- _WORK ORDER_:
Below, locate the line that contains "left back paw: (1220, 1101)". Repeat exactly from that line to the line that contains "right knee: (1416, 722)", inclusive, leaving out the pictures.

--- THE RECORDS Enclosed Below ---

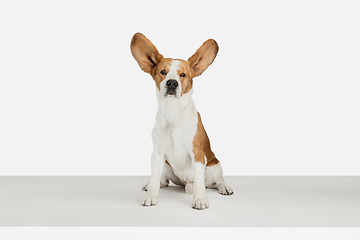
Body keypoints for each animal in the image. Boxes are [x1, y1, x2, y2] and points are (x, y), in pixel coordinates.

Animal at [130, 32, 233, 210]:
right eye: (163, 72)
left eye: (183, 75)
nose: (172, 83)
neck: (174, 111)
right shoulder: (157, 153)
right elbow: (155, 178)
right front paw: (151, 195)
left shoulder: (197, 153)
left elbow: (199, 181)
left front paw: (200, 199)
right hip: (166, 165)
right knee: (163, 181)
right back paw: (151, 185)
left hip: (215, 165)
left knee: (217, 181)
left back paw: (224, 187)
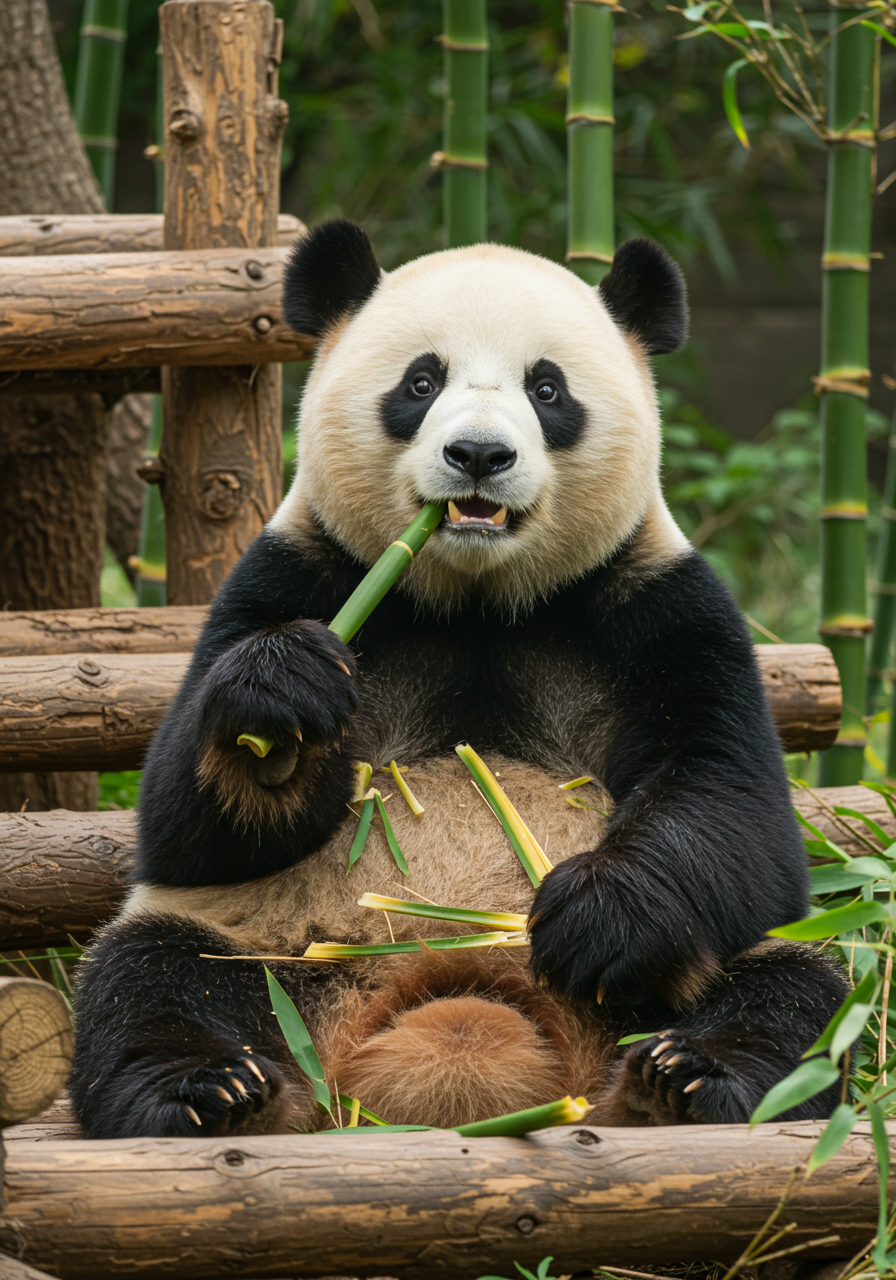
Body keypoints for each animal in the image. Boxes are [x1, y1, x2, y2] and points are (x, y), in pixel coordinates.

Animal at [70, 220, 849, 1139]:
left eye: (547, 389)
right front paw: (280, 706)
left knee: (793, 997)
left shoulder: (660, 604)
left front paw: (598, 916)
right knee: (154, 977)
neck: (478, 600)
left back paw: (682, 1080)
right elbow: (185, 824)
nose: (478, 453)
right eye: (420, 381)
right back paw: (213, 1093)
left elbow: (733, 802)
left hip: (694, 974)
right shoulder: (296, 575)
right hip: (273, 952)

--- End of Enclosed THE RECORDS ---
--- THE RECORDS Enclosed Below ---

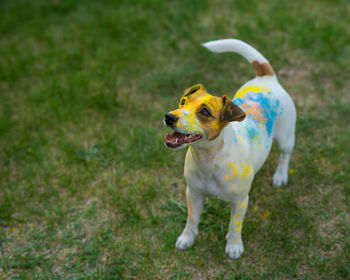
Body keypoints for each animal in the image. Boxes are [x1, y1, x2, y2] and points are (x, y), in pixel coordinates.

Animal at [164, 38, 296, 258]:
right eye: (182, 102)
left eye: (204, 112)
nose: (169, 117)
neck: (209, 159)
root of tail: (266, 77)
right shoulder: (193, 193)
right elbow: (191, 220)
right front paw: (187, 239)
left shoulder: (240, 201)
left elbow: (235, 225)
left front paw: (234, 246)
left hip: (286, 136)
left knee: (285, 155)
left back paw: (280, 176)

--- End of Enclosed THE RECORDS ---
--- THE RECORDS Enclosed Below ---

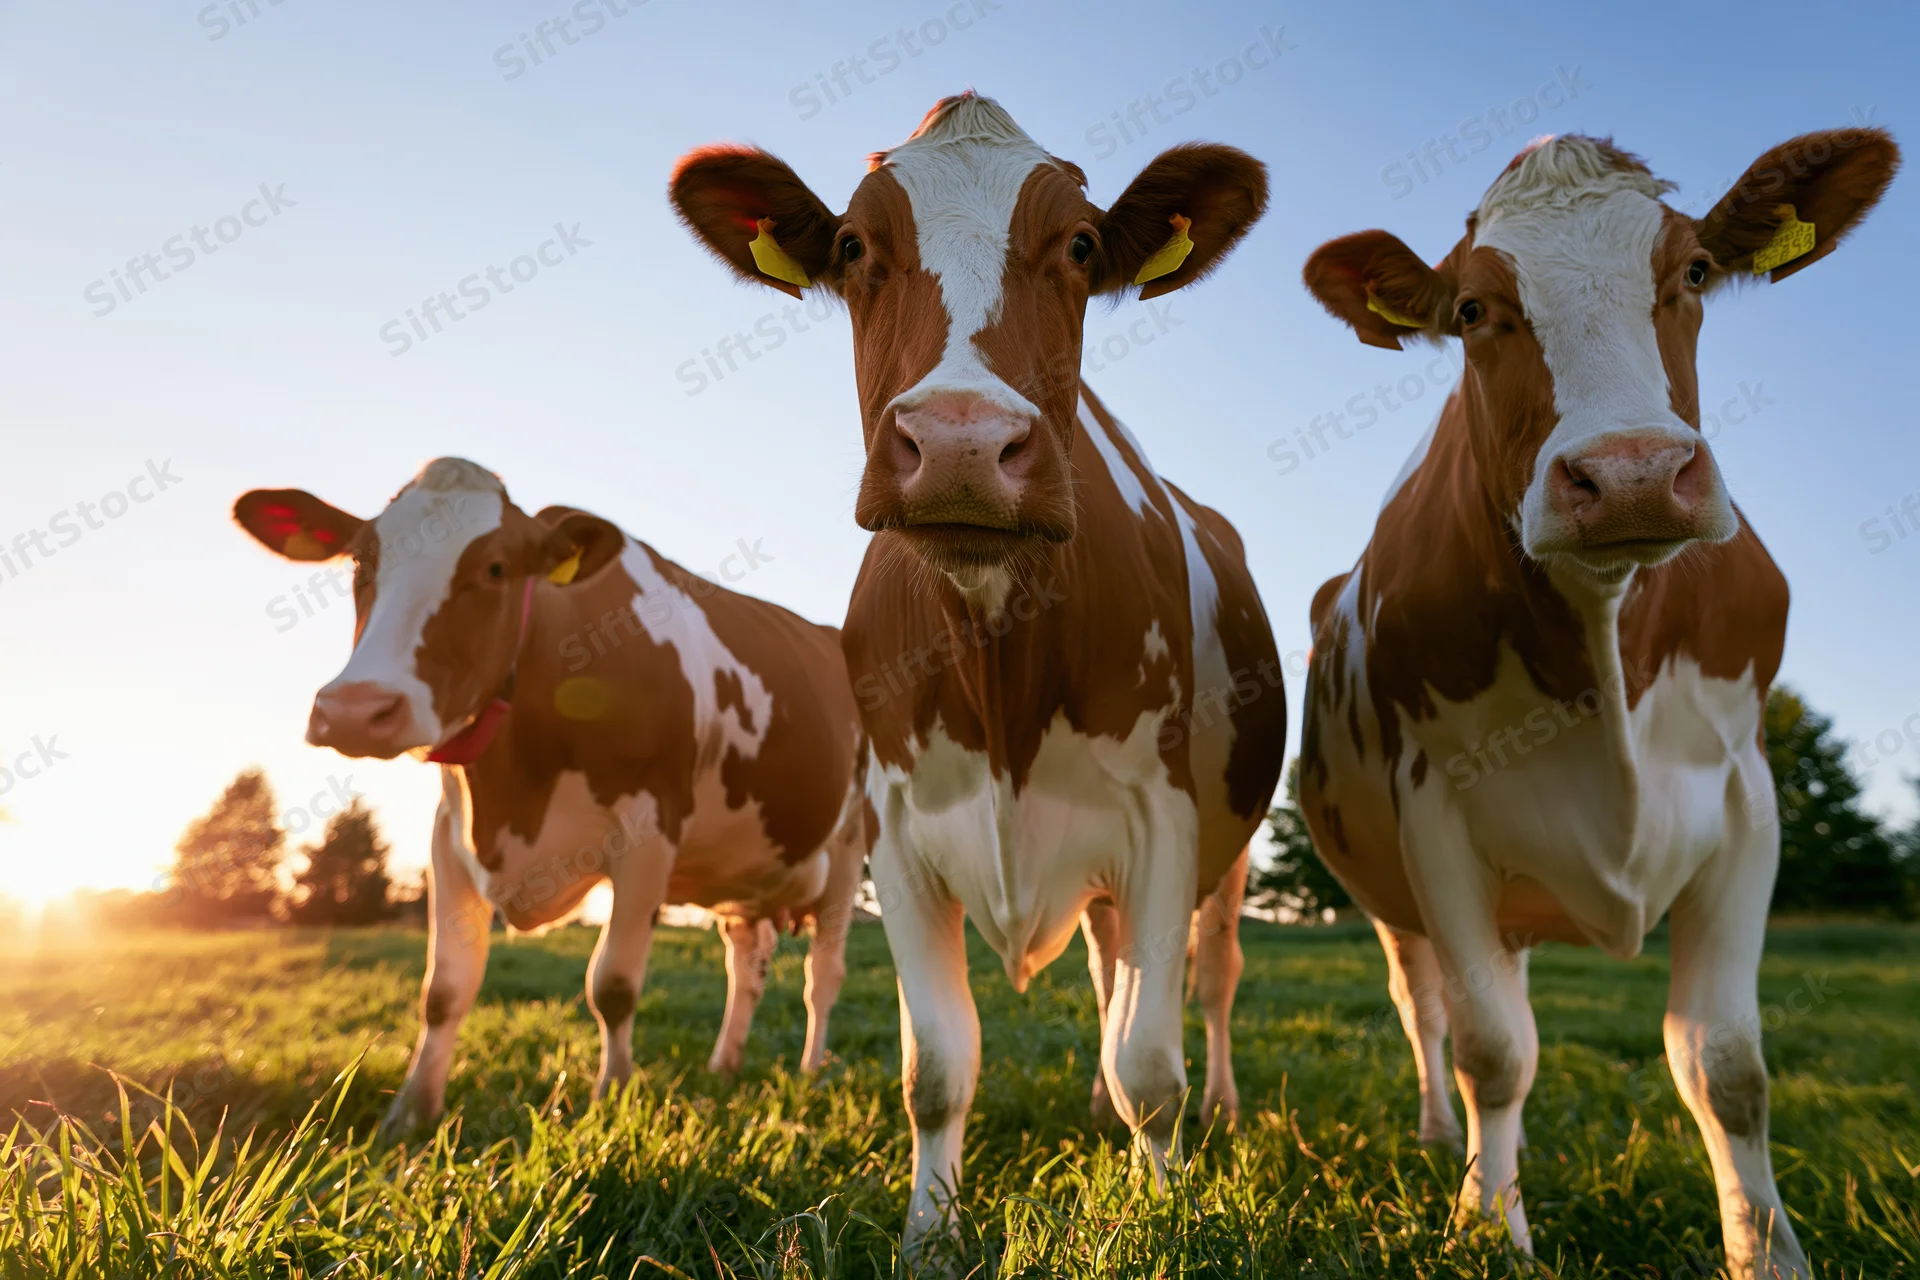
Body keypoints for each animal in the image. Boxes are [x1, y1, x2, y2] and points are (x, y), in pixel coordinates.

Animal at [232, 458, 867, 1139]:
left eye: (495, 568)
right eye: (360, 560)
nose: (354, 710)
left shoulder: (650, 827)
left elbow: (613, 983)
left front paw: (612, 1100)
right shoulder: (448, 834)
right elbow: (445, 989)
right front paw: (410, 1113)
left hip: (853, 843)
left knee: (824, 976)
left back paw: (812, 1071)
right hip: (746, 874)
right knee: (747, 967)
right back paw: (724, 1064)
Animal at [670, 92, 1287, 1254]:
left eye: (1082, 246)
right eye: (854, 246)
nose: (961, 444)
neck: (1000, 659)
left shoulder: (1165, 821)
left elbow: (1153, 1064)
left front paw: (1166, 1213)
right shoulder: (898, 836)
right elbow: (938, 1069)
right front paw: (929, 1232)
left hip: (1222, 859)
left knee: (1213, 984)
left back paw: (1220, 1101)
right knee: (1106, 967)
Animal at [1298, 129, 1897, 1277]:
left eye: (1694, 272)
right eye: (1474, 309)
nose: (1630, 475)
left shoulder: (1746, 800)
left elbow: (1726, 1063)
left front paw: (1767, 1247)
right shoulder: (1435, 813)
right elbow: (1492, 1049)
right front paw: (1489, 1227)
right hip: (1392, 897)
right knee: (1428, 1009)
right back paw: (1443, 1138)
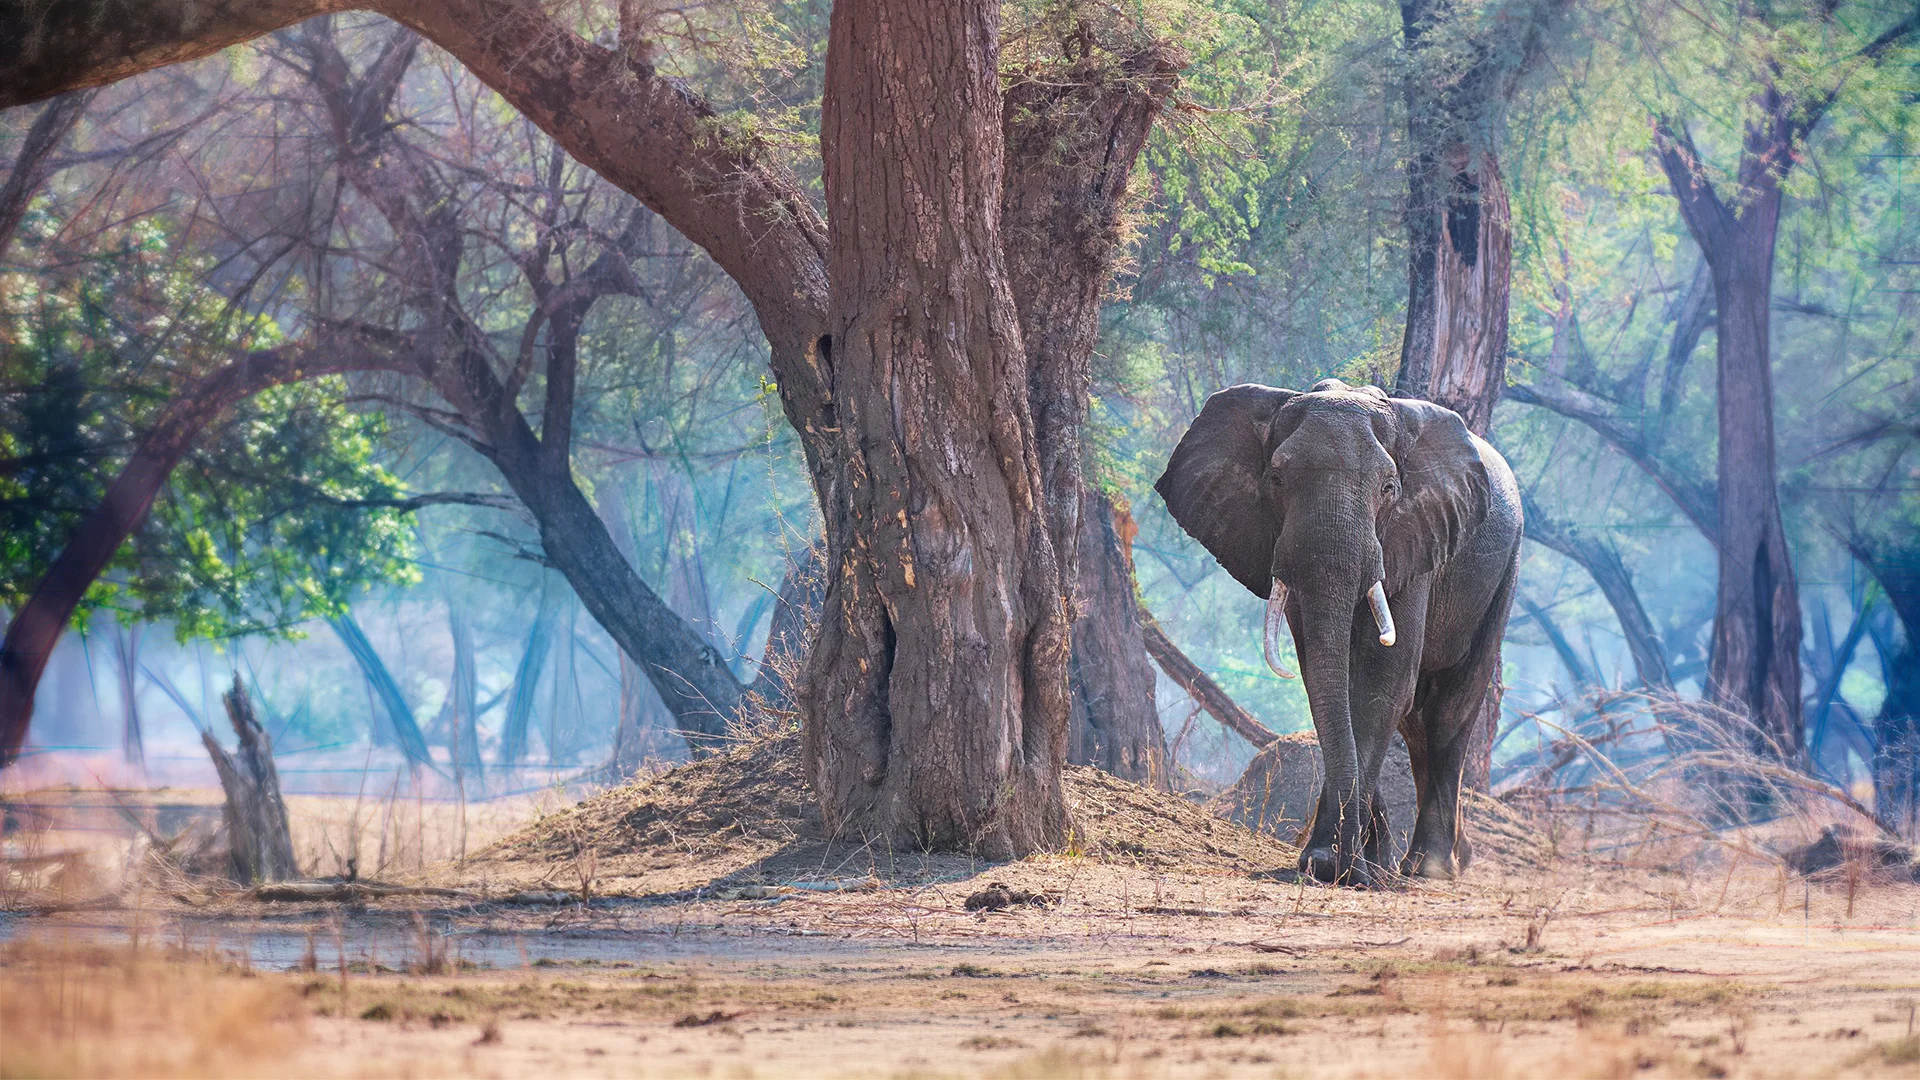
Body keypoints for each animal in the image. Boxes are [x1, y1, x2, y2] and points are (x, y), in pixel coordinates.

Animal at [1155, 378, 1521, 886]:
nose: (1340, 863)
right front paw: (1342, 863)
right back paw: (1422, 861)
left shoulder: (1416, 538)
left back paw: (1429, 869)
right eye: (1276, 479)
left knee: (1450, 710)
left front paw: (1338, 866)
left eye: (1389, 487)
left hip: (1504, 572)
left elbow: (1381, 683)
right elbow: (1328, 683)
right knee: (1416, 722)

--- End of Enclosed THE RECORDS ---

- _WRITTEN ANSWER_:
left back paw: (1220, 1101)
right knee: (1106, 967)
Animal at [1298, 129, 1897, 1277]:
left eye: (1694, 272)
right eye: (1474, 309)
nose: (1630, 475)
left shoulder: (1746, 800)
left elbow: (1726, 1063)
left front paw: (1767, 1247)
right shoulder: (1435, 813)
right elbow: (1492, 1049)
right front paw: (1489, 1227)
right hip: (1392, 897)
right knee: (1428, 1009)
right back paw: (1443, 1138)
Body keypoints for each animal in the image. Boxes are [x1, y1, x2, y2] and points are (x, y), in pixel coordinates.

Animal at [1155, 378, 1521, 886]:
nose: (1340, 863)
right front paw: (1342, 863)
right back paw: (1422, 861)
left shoulder: (1416, 538)
left back paw: (1429, 869)
right eye: (1276, 479)
left knee: (1450, 710)
left front paw: (1338, 866)
left eye: (1389, 487)
left hip: (1504, 572)
left elbow: (1381, 683)
right elbow: (1328, 683)
right knee: (1416, 722)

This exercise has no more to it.